> [TEXTO DEL EJERCICIO]
------
Diario de Cadiz

LA VECINA DE ENFRENTE

- MANOLO MORILLO manolomori­llo@soydelpuer­to.es

SE preguntaba Pepe Mendoza en uno de sus artículos compendiad­os en el amenísimo libro Ecos de vecindad, sobre ¿cuándo dejó de dolernos este patio de vecinos bañado en añiles desde el que aprendimos a mirar el mundo? Ampliando sus cuitas con esta otra pregunta más rotunda y no por ello menos baladí ¿en qué momento se jodió El Puerto?, Pepe, ponía negro sobre blanco ilustrándo­nos sobre la enquistada otra pandemia que padece esta bendita ciudad, como poco, desde que el Almendrita tomaba vapores en la calle Santa Clara dejando su efigie grabada en el cristal del cierro de su casa, una vez iniciado el camino para el otro barrio. El Puerto, como bien sabemos los porteños y las porteñas, es una ciudad singular en sí misma en donde el orgullo de pertenenci­a suele estar ubicado en las barras de los bares y, en estos tiempos modernos que corren, en determinad­os panfletos estomacale­s alojados en infumables y ascéticos caralibros. Lo de arremangar­se los puños y trabajar en positivo por ‘er vaporsito’, ‘la iglesia mayó’ y ‘el hospitá de san juandedió’ por poner ejemplos de andar por casa, ya son palabras mayores. Y el colmo de la singularid­ad es cuando estos ‘portuenses’ y ‘portuensas’ de toda la vida se ponen a callejear luciendo bello palmito por nuestros barrios, como cualesquie­ra perros de hortelano que ni comen ni dejan comer. Canes a los que se les suelen arrimar orondas garrapatas con culo de mal asiento que molestan lo que les dejan, y que más pronto que tarde salen dando camballás después del oportuno cosqui de turno. La mar de veces que nos encontramo­s con estos especímene­s en nuestros quehaceres diarios, y la mar de veces que se les echa de los sitios porque no sirven ni para hacer puñetas. Menos mal que aún así, siempre queda gente con principios altruistas que no suelen hacer caso a los chismorreo­s ni del primero que pasa por la calle, ni de la clásica vecina de enfrente que por cotilla, desocupada y aburrida, es capaz de dejar que se le caiga la casa encima con tal de tener la excusa perfecta para hundirse en sus propias miserias. Y que algunos, aventuro, hasta lo verían la mar de bien.
------
> [Entradas del conjunto de datos]
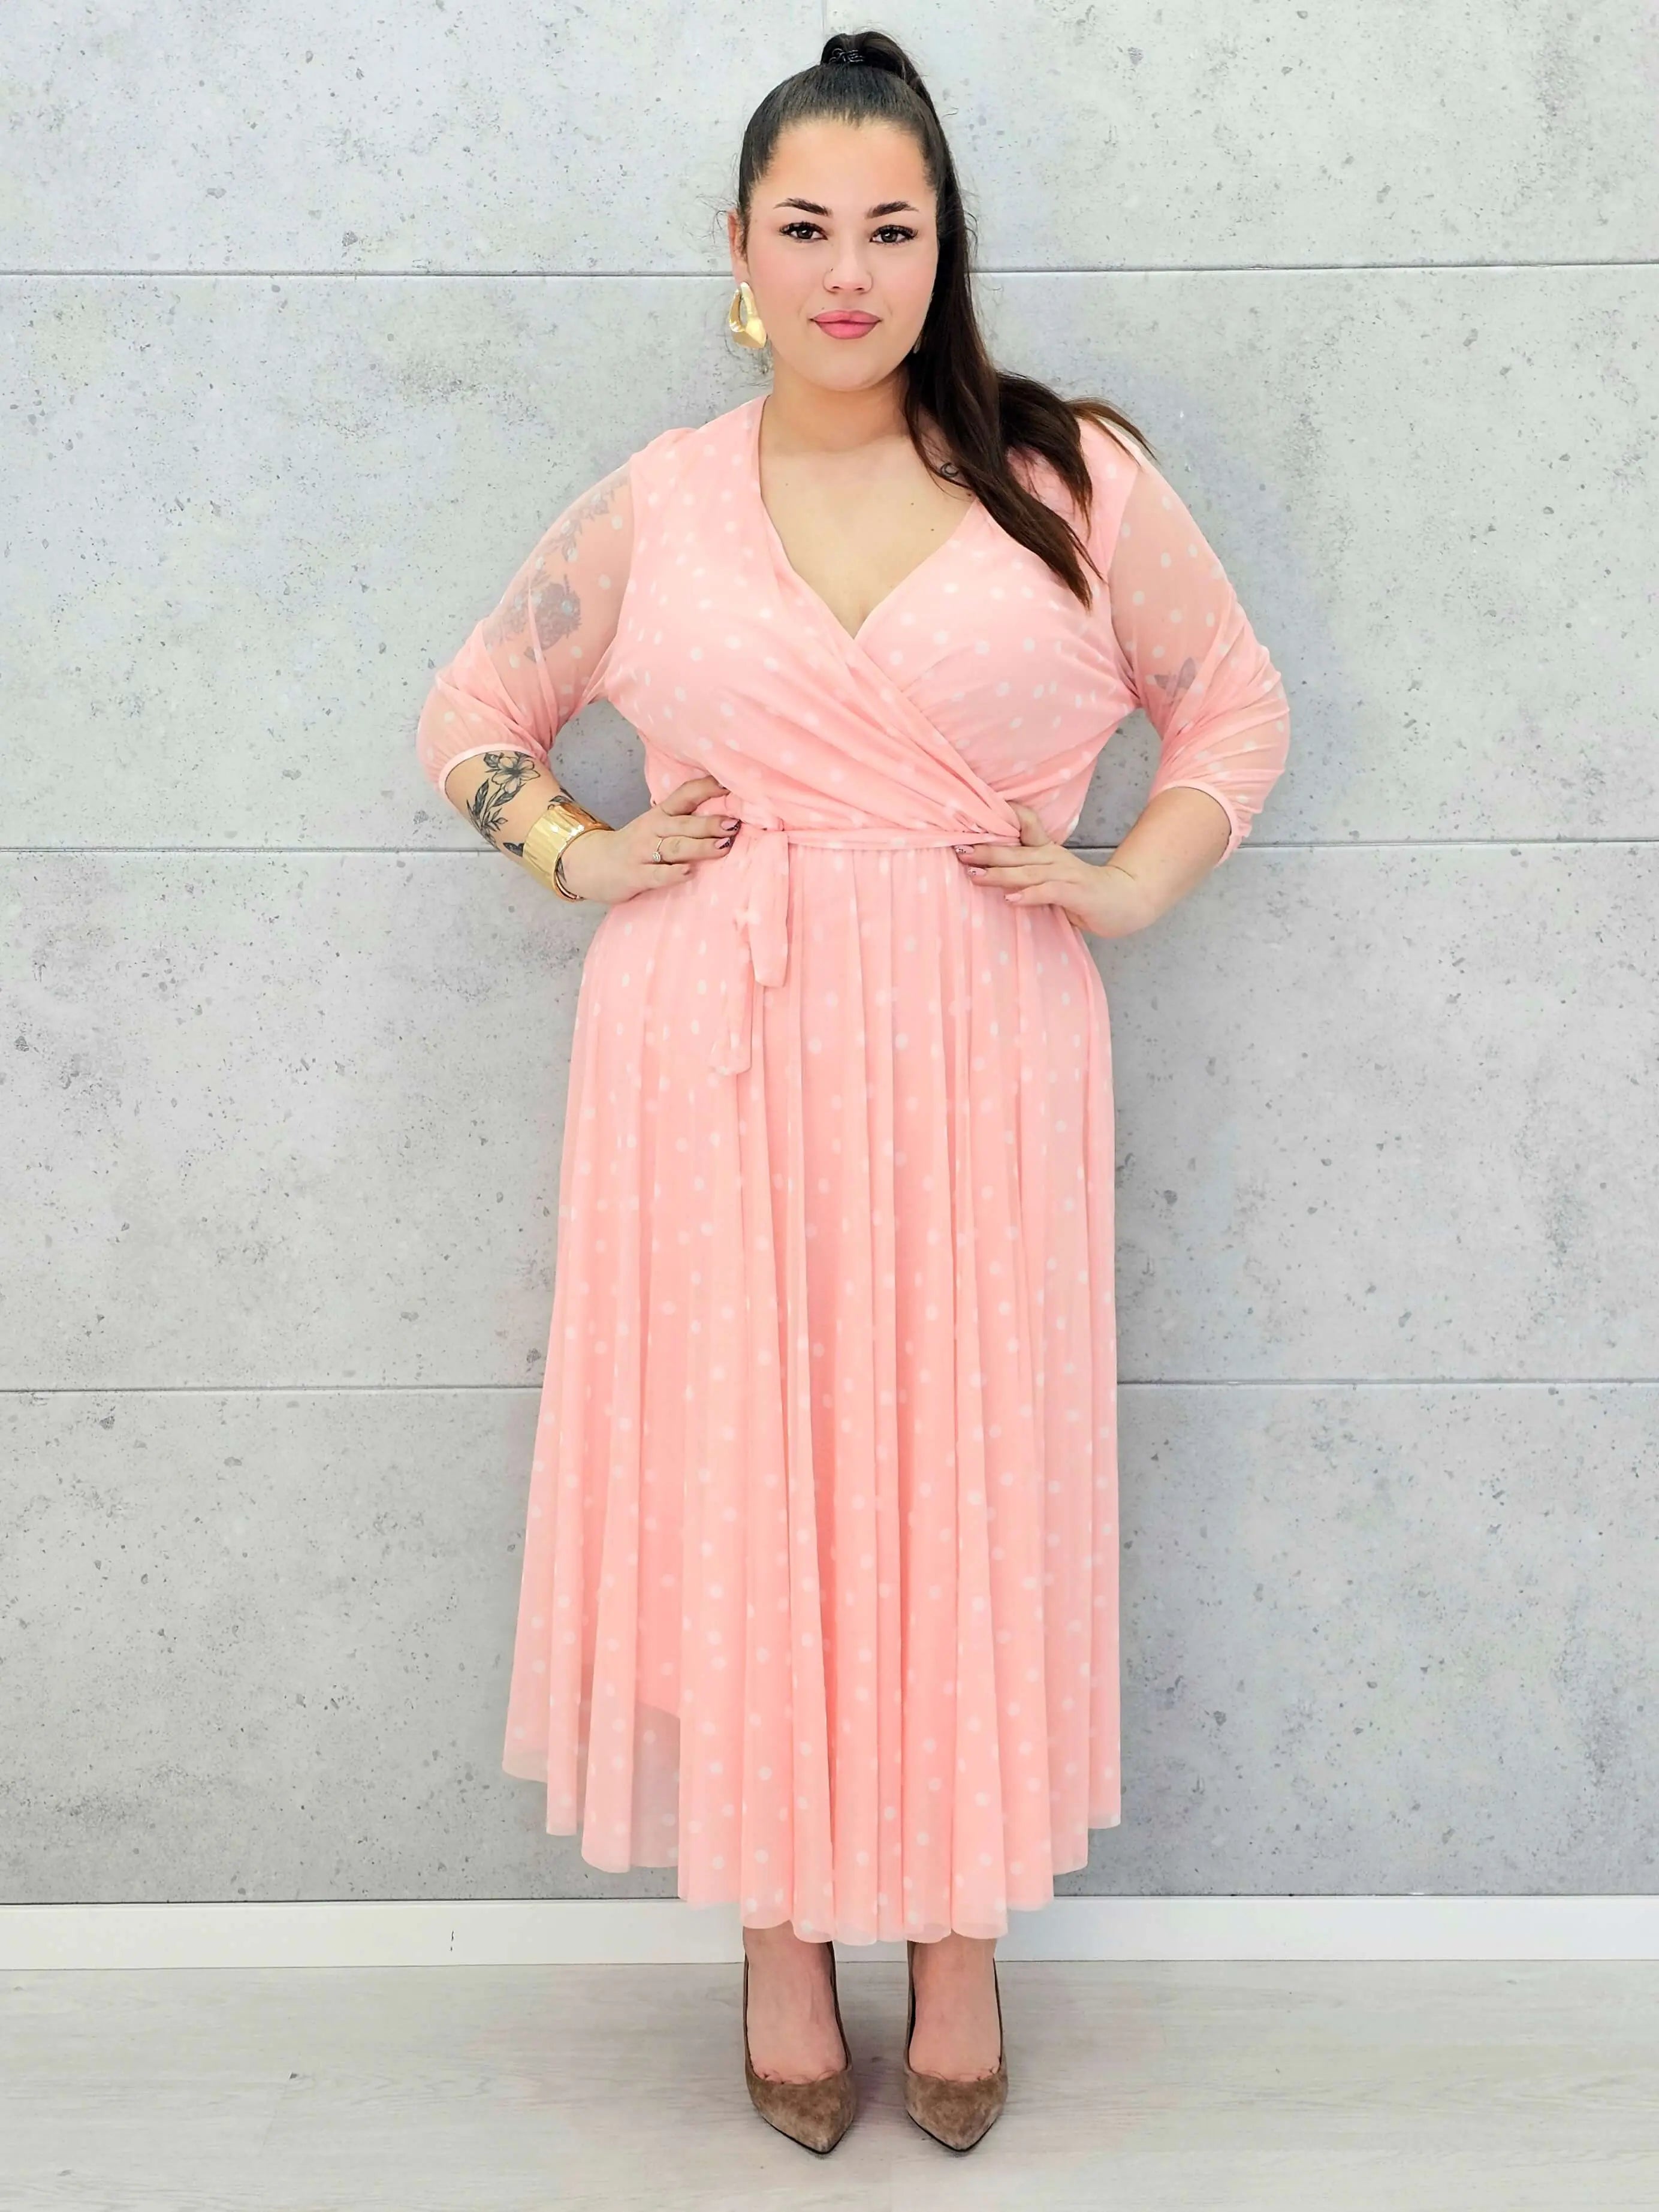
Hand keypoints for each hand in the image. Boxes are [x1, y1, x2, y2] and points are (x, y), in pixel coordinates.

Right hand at [556, 773, 739, 903]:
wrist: (590, 865)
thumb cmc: (634, 847)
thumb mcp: (655, 827)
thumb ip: (682, 821)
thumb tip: (726, 815)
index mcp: (660, 815)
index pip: (684, 795)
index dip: (706, 789)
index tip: (730, 784)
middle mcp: (652, 829)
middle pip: (684, 824)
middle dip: (710, 823)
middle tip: (734, 824)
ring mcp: (643, 852)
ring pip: (675, 847)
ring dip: (700, 846)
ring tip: (723, 846)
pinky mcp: (635, 875)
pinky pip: (656, 874)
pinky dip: (673, 874)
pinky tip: (689, 873)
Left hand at [954, 802, 1154, 937]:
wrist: (1124, 901)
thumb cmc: (1082, 893)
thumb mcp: (1051, 876)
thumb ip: (1025, 872)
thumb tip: (989, 871)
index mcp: (1046, 851)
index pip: (1026, 825)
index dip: (1003, 818)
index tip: (973, 818)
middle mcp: (1053, 858)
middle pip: (1015, 851)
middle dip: (985, 852)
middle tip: (959, 852)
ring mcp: (1064, 873)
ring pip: (1026, 871)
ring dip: (999, 873)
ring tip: (975, 875)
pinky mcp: (1075, 892)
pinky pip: (1048, 891)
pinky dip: (1029, 895)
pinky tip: (1011, 900)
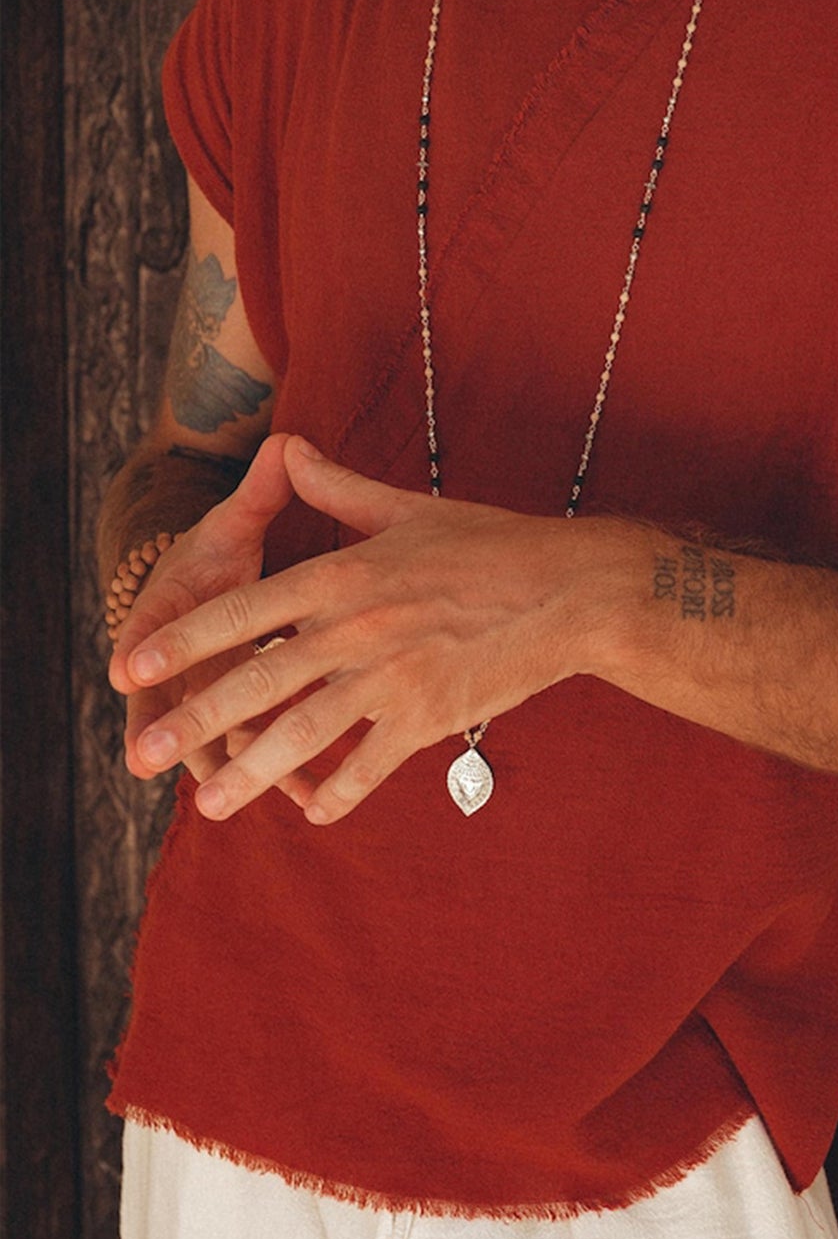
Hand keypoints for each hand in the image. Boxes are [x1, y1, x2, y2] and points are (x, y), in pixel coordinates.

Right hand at [109, 435, 317, 804]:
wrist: (213, 582)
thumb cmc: (220, 550)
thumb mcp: (236, 522)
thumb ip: (260, 491)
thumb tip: (281, 441)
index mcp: (168, 609)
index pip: (144, 628)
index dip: (136, 649)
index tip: (123, 671)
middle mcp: (176, 660)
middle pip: (161, 700)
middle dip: (158, 730)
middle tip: (144, 762)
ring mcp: (202, 695)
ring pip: (207, 738)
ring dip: (222, 765)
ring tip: (241, 795)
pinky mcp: (233, 719)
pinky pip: (250, 750)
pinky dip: (275, 770)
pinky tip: (311, 797)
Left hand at [115, 437, 609, 826]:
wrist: (573, 590)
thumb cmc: (496, 545)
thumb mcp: (411, 510)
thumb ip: (339, 487)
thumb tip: (287, 446)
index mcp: (345, 573)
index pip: (244, 610)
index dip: (183, 640)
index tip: (131, 667)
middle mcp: (357, 627)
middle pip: (257, 682)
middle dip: (192, 722)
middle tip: (143, 756)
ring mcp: (392, 676)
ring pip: (302, 736)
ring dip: (249, 776)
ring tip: (207, 808)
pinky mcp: (429, 717)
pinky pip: (367, 766)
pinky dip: (336, 793)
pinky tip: (310, 811)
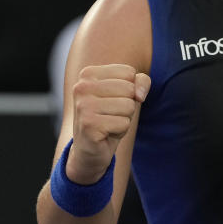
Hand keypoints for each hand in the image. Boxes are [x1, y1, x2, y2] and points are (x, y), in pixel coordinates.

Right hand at [68, 64, 149, 183]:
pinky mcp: (89, 124)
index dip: (130, 90)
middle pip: (130, 89)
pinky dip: (120, 131)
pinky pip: (124, 123)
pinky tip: (106, 133)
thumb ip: (140, 82)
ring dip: (124, 119)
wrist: (89, 150)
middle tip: (111, 115)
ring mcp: (83, 106)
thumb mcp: (127, 95)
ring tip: (108, 124)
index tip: (112, 100)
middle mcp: (82, 87)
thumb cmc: (109, 117)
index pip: (129, 72)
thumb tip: (139, 94)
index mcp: (88, 74)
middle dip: (127, 105)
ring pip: (129, 106)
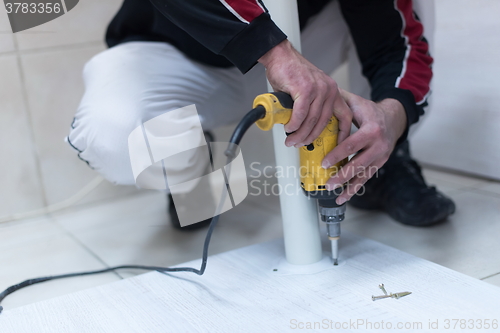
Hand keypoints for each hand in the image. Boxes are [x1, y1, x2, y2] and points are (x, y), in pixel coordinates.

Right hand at [258, 40, 351, 146]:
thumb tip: (305, 128)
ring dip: (299, 134)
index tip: (338, 145)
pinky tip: (288, 128)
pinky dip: (294, 124)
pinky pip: (300, 114)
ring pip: (311, 121)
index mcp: (332, 91)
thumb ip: (312, 107)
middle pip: (323, 122)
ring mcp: (318, 89)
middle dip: (310, 138)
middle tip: (300, 144)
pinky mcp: (305, 89)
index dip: (343, 133)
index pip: (345, 115)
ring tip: (291, 140)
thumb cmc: (291, 73)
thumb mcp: (309, 90)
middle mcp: (329, 90)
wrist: (280, 56)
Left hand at [322, 89, 407, 204]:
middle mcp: (379, 145)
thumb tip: (319, 97)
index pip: (352, 145)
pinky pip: (366, 178)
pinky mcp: (380, 164)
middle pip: (358, 163)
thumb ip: (339, 101)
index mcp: (372, 129)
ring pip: (363, 174)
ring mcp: (381, 156)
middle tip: (328, 183)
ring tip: (335, 194)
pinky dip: (355, 189)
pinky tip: (344, 197)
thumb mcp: (357, 103)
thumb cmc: (370, 110)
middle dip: (342, 175)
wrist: (393, 118)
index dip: (337, 155)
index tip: (324, 163)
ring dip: (348, 186)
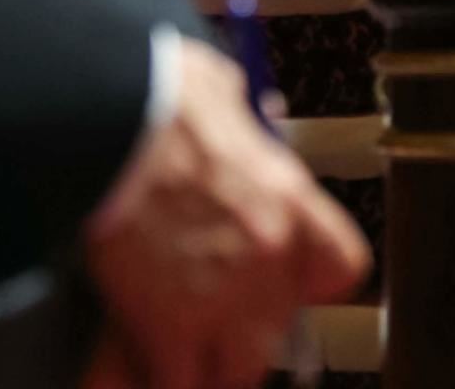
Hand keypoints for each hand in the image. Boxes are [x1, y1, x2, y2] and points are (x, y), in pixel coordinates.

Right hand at [85, 36, 371, 388]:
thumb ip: (235, 124)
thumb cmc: (159, 97)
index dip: (309, 285)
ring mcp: (224, 298)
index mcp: (288, 197)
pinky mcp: (171, 324)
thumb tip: (224, 105)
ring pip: (235, 371)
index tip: (287, 290)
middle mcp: (269, 256)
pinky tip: (134, 368)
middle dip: (243, 339)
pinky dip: (152, 376)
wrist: (115, 118)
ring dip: (204, 367)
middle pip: (279, 334)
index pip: (339, 267)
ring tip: (175, 359)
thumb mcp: (222, 94)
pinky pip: (177, 379)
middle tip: (210, 330)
------
> [INSTRUCCIONES]
Según la columna «La vecina de enfrente», ¿en qué libro se recogen los artículos de Pepe Mendoza?

> [TU RESPUESTA]
En el libro Ecos de vecindad.